GÖSTERİLEN MEZARLR BOŞ ÇIKTI
Amran'ın paylaştığı "kayıp bebek" hikayelerinden bir diğeri de yine Yemen asıllı, 1948 doğumlu Nechemia Sharabi'ye ait. Kardeşlerinin anlattığına göre, Sharabi 2 buçuk yaşındayken hastalanarak Tel Aviv'deki Hadassah Hastanesine kaldırılmış. Hastanedeki baba çalışanlar tarafından, "hastanede bekleyemeyeceği" gerekçesiyle ertesi gün gelmek üzere evine gönderilmiş.

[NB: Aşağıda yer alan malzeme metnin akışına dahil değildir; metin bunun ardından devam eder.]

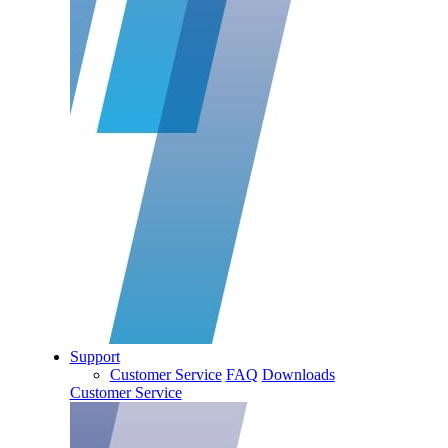
Support
Customer Service
FAQ
Downloads
Customer Service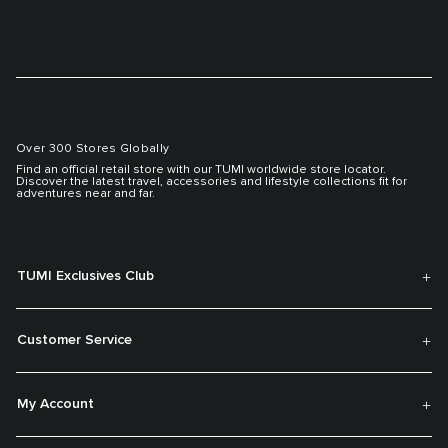
Over 300 Stores Globally
Find an official retail store with our TUMI worldwide store locator.
Discover the latest travel, accessories and lifestyle collections fit for
adventures near and far.
TUMI Exclusives Club
Customer Service
My Account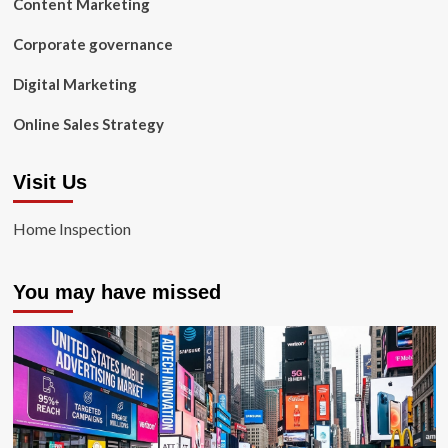
Content Marketing
Corporate governance
Digital Marketing
Online Sales Strategy
Visit Us
Home Inspection
You may have missed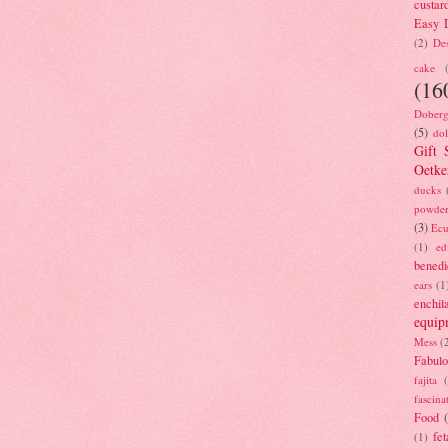
custar
Easy D
(2)
Des
cake
(16
Doberg
(5)
dol
Gift 
Oetke
ducks
powde
(3)
Ecu
(1)
ed
benedi
ears
(1
enchil
equip
Mess
(
Fabulo
fajita
fascina
Food
fet
(1)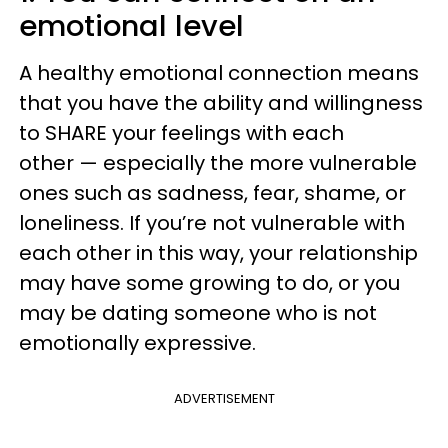
emotional level
A healthy emotional connection means
that you have the ability and willingness
to SHARE your feelings with each
other — especially the more vulnerable
ones such as sadness, fear, shame, or
loneliness. If you’re not vulnerable with
each other in this way, your relationship
may have some growing to do, or you
may be dating someone who is not
emotionally expressive.
ADVERTISEMENT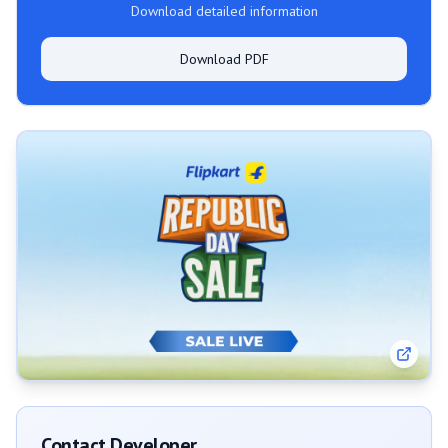
Download detailed information
Download PDF
Contact Developer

Ertesi gün geri geldiğinde çocuğunun hastanedeki yatağını boş gören baba, evladının gece hayatını kaybettiği haberini almış. Çocuğunun cenazesini isteyen babaya hastane yönetimi tarafından "çoktan gömüldü" cevabı verilmiş. Sharabi'nin kardeşlerinin anlattığına göre, çok dindar ve naif biri olan baba, bunun üzerine evine dönmüş. Evlat acısını bir türlü atamayan baba bu olaydan
birkaç yıl sonra kalp krizi geçirerek hayatını kaybetmiş. Babanın ölümünden sonra kardeşleri Sharabi'nin akıbetini araştırmaya
devam etmiş. İçişleri Bakanlığına bağlı cenaze işleri kurumu olan Chevra Kadisha'ya başvuran kardeşler, Sharabi'nin mezarının nerede olduğunu öğrenmiş ancak şüphelerini gidermek için mezarı kazdırdıklarında, içinin boş olduğunu görmüşler.